Skiles' team designed an iPhone application that sends electric pulses to the brain to stimulate short-term memory.

The team is one of many that formed this year for students in the Salem-Keizer School District after receiving grants and other support from the Oregon Robotics Tournament and Outreach Program (ORTOP), Salem-Keizer Education Foundation and Garmin International, a satellite navigation company.

"Oregon has a well-established high technology industry, and we're looking for kids to be able to fill those jobs," Cathy Swider, project administrator for ORTOP, recently told the Statesman Journal newspaper. "We want kids to make Oregon a better place through science and engineering, and one way to do it is through LEGO League."

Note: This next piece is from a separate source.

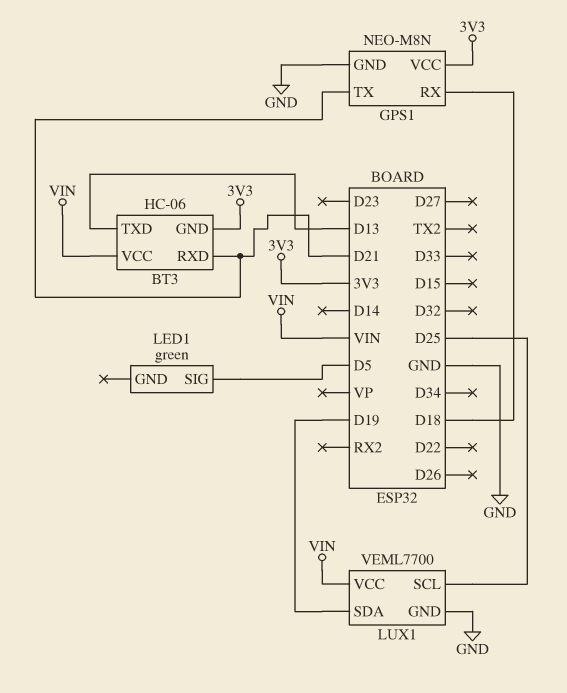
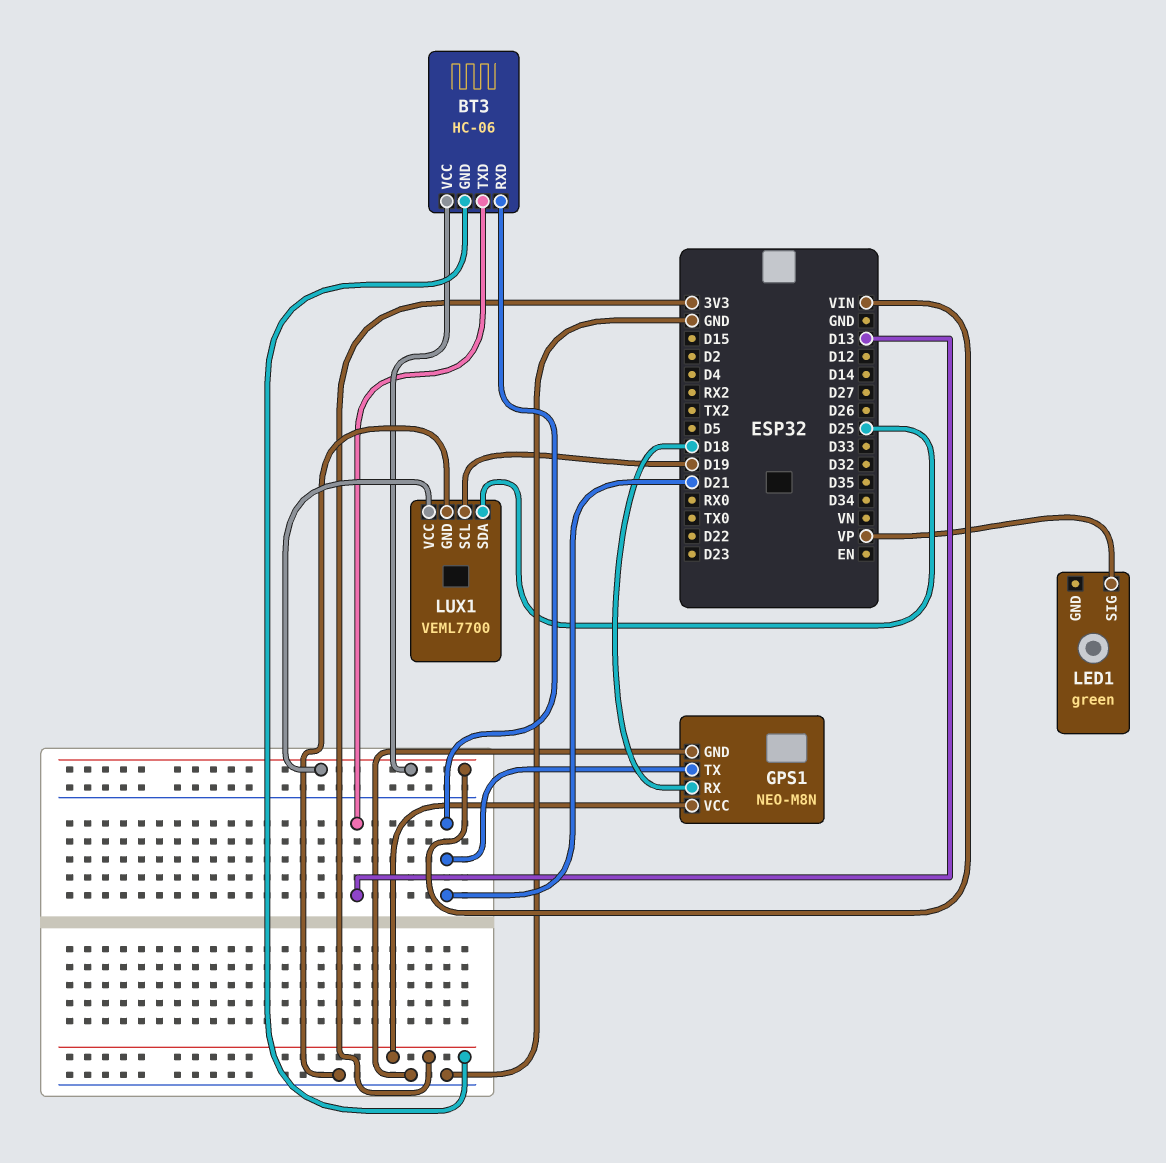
LED1 pin SIG: D5 -> VP
LUX1 pin SCL: D25 -> D19
LUX1 pin SDA: D19 -> D25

McAllister attributes the Willamette team's success to the structure and technique of Skiles' program, which emulates an adult working environment. Team meetings start with a younger student leading discussions on goals and delegating tasks for the team. Halfway through the meeting, they evaluate their progress, and again at the end of the four-hour block. 

"Learning to be collaborative is tricky for everyone, especially fifth-, sixth- and seventh-graders, so the overall goal of the program — teaching the children to work together in a self-directed way — was essential to the team's success," McAllister says.

The state championship will take place on Jan. 15-16 in Hillsboro, Ore.